Anyway, back to why this is amusing. It’s amusing because when people find out I am training for the London Marathon the next question is usually why?

Why indeed?! I must admit I ask myself that many times and the simple answer is....I like cake. This journey began when I was four and a half stone heavier and it will hopefully not end just at the finish line. Don’t get me wrong, I NEVER want to do this again, but what has got me through these past couple of weeks – which have been hard – is the fact that I can do this. Only this weekend I achieved my longest distance to date – in the entire history of my life. I ran 18 miles. I actually meant to run 17 but my route couldn’t quite make 17 – it went over so I ended up with 18.

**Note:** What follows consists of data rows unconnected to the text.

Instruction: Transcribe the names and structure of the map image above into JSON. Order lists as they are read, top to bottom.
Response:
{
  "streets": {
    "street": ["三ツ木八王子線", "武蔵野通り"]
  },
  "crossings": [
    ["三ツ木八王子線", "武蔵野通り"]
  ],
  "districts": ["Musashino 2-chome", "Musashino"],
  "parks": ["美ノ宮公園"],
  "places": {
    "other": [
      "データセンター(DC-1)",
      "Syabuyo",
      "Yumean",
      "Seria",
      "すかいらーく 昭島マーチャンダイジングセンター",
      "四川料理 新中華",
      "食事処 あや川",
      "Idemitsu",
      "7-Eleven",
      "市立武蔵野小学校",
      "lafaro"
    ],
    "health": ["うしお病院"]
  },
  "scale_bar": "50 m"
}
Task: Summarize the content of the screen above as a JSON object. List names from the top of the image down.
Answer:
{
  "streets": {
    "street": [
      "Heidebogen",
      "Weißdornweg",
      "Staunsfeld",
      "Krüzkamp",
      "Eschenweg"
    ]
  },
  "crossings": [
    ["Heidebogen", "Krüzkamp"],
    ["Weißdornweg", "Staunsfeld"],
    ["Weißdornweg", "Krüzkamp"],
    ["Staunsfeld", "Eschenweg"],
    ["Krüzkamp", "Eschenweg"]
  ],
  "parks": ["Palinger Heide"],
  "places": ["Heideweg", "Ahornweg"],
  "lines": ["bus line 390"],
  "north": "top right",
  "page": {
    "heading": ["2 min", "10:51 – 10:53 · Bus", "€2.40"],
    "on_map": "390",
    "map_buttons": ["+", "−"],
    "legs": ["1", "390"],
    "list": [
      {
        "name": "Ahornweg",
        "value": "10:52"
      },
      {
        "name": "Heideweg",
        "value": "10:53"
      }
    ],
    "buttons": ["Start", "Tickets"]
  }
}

Up until that point I had been feeling rubbish about this marathon. Rubbish about myself, fed-up with all my plans of going for a run being hampered by husband’s late meetings at work, children not sleeping through the night so me not sleeping through and just general rubbishness. But on Saturday, I got my belt bag ready with electrolytes, my bottles of 50:50 juice, water and salt and I set off through Maidenhead, along the Jubilee River, through Windsor, up to the Copper Horse and back and then

back through Datchet and home to Slough. It was epic. And it was done.

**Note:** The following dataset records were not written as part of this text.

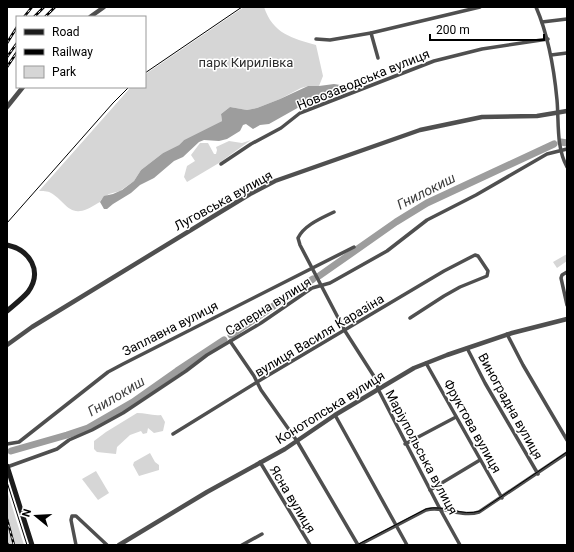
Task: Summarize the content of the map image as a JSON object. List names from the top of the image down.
{
  "streets": {
    "street": [
      "Новозаводська вулиця",
      "Луговська вулиця",
      "Саперна вулиця",
      "Заплавна вулиця",
      "вулиця Василя Каразіна",
      "Виноградна вулиця",
      "Конотопська вулиця",
      "Фруктова вулиця",
      "Маріупольська вулиця",
      "Ясна вулиця"
    ]
  },
  "crossings": [
    ["Саперна вулиця", "Маріупольська вулиця"],
    ["Заплавна вулиця", "Маріупольська вулиця"],
    ["вулиця Василя Каразіна", "Маріупольська вулиця"],
    ["Виноградна вулиця", "Конотопська вулиця"],
    ["Конотопська вулиця", "Фруктова вулиця"],
    ["Конотопська вулиця", "Маріупольська вулиця"],
    ["Конотопська вулиця", "Ясна вулиця"]
  ],
  "water": ["Гнилокиш"],
  "parks": ["парк Кирилівка"],
  "legend": ["Road", "Railway", "Park"],
  "scale_bar": "200 m",
  "north": "left"
}
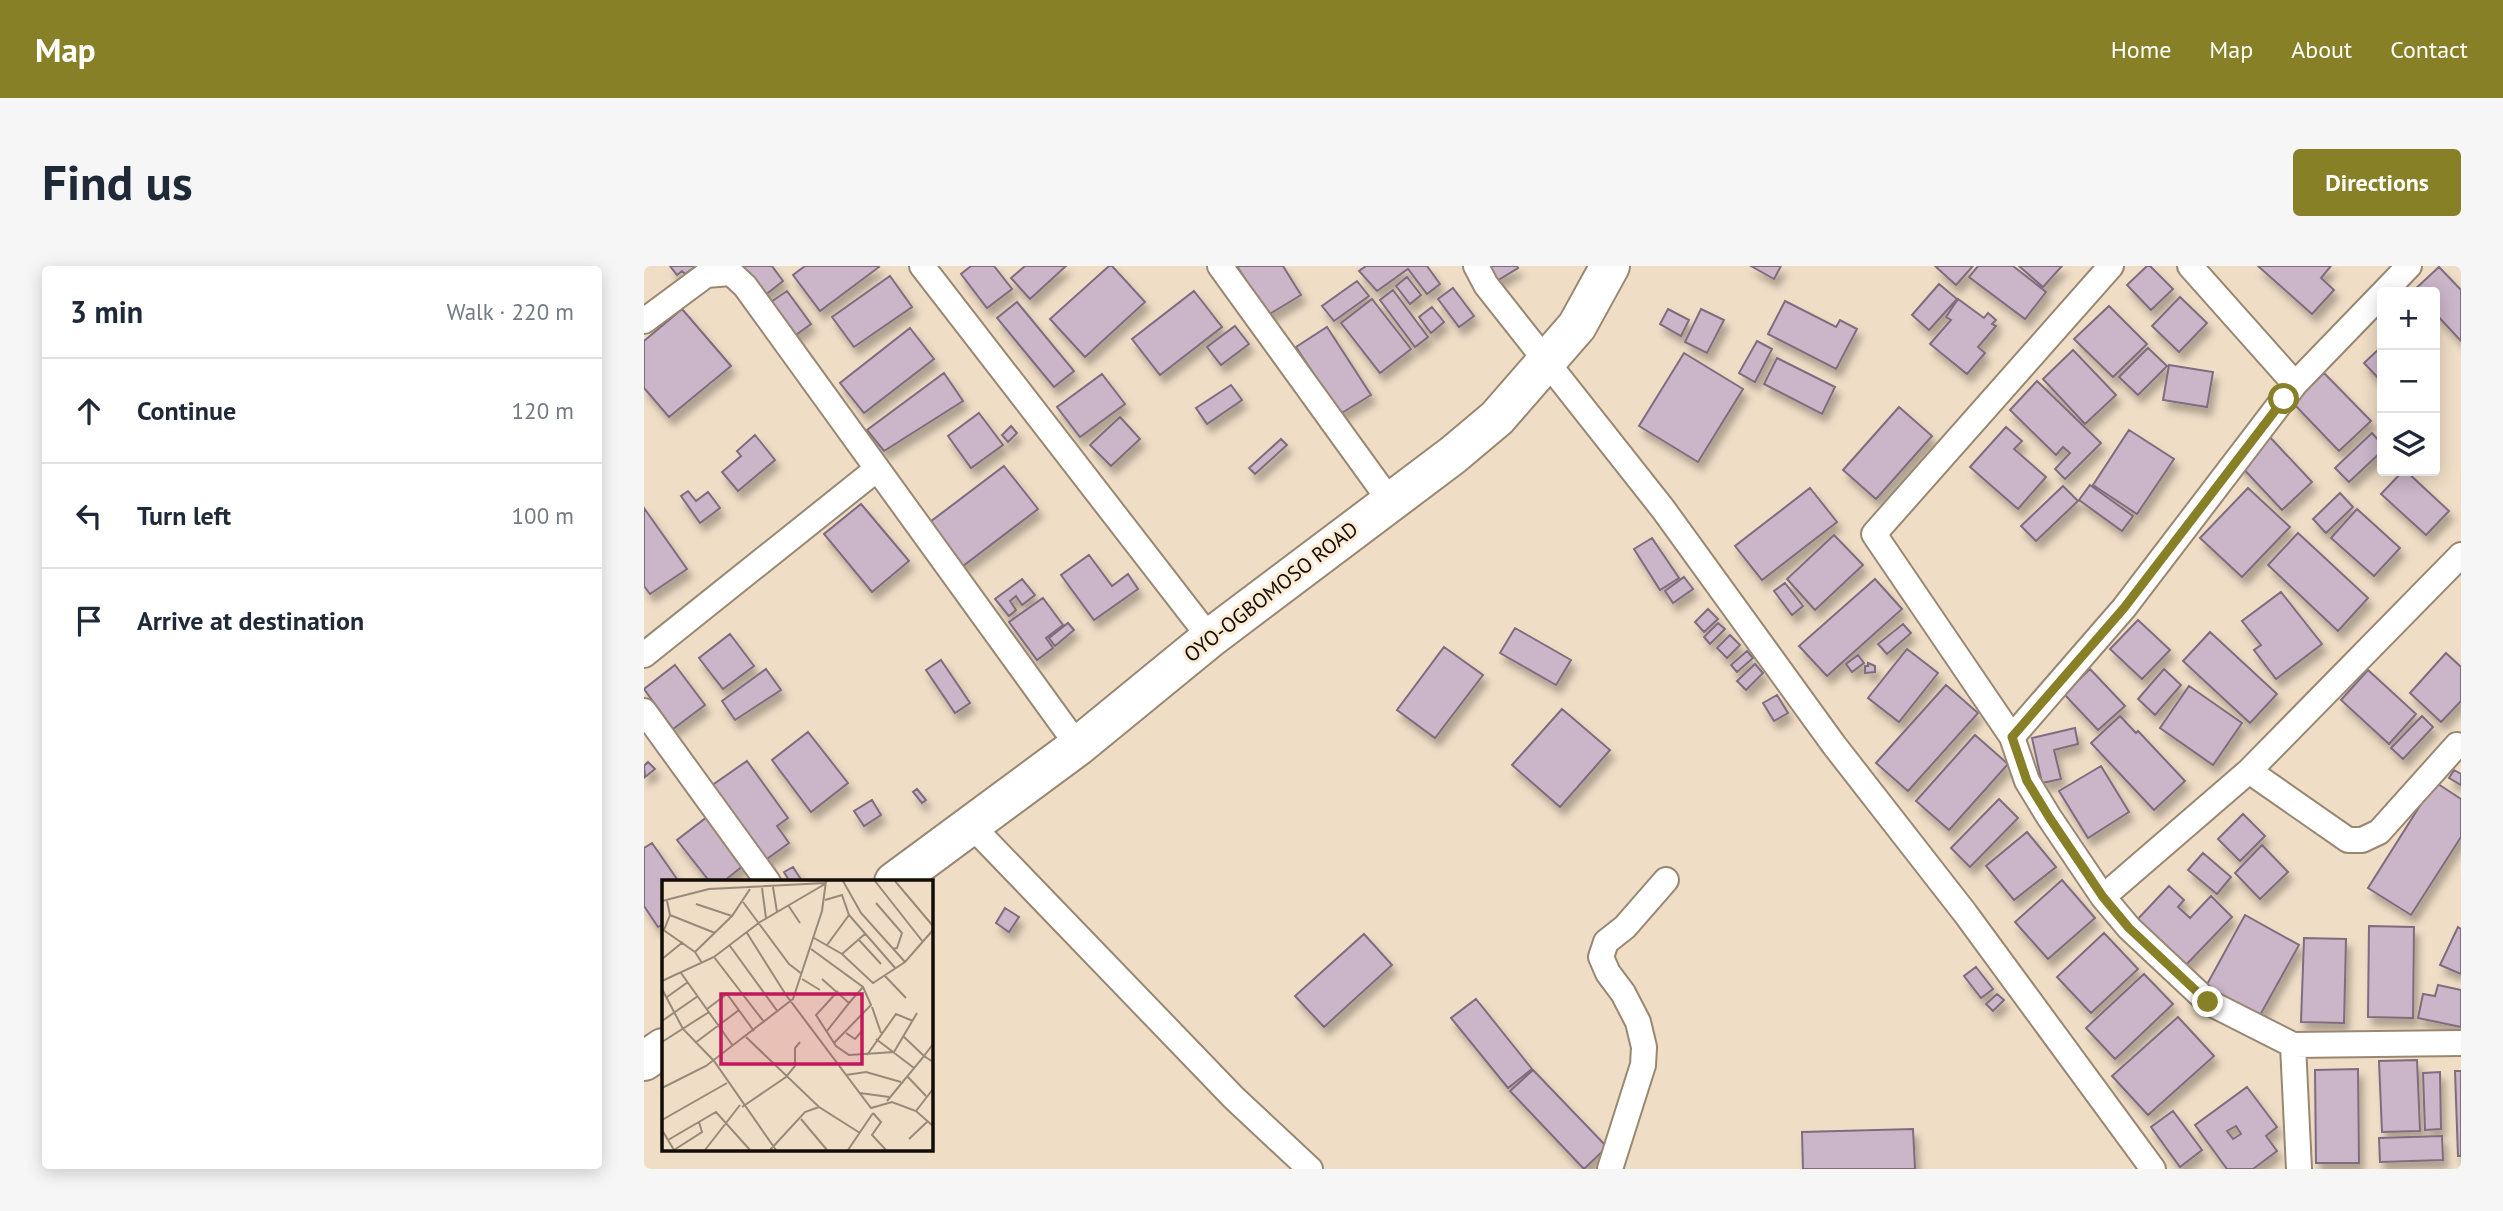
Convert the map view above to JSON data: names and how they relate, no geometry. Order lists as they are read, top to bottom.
{
  "streets": {
    "highway": ["OYO-OGBOMOSO ROAD"]
  },
  "page": {
    "header": "Map",
    "nav": [
      "Home",
      "Map",
      "About",
      "Contact"
    ],
    "buttons": "Directions",
    "title": "Find us",
    "heading": ["3 min", "Walk · 220 m"],
    "map_buttons": ["+", "−"],
    "list": [
      ["Continue", "120 m"],
      ["Turn left", "100 m"],
      "Arrive at destination"
    ]
  }
}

At the moment I am struggling to curb my eating. I am hungry and so eating too much and not thinking about what I am eating and when. So I need to reign that in.

I am now booked in to run Reading Half Marathon on Sunday, March 22 and then the Surrey Spitfire which is a 20 mile run on Sunday, March 29. These will both help me prepare for the actual ‘race-day’ atmosphere. Stories filtering back from those who have run the marathon before say it can take a good half hour to get to the start line – putting on time for your eventual finish and that the first few miles are so littered with other runners you end up weaving more than you do running. For an ex-rugby player that’s not that difficult.

There are only seven weeks until the marathon. I have a long way to go. But you know what? I have already done 18 miles. I could never have thought of doing that let alone do that this time last year. And it feels good. That’s why I’m doing this.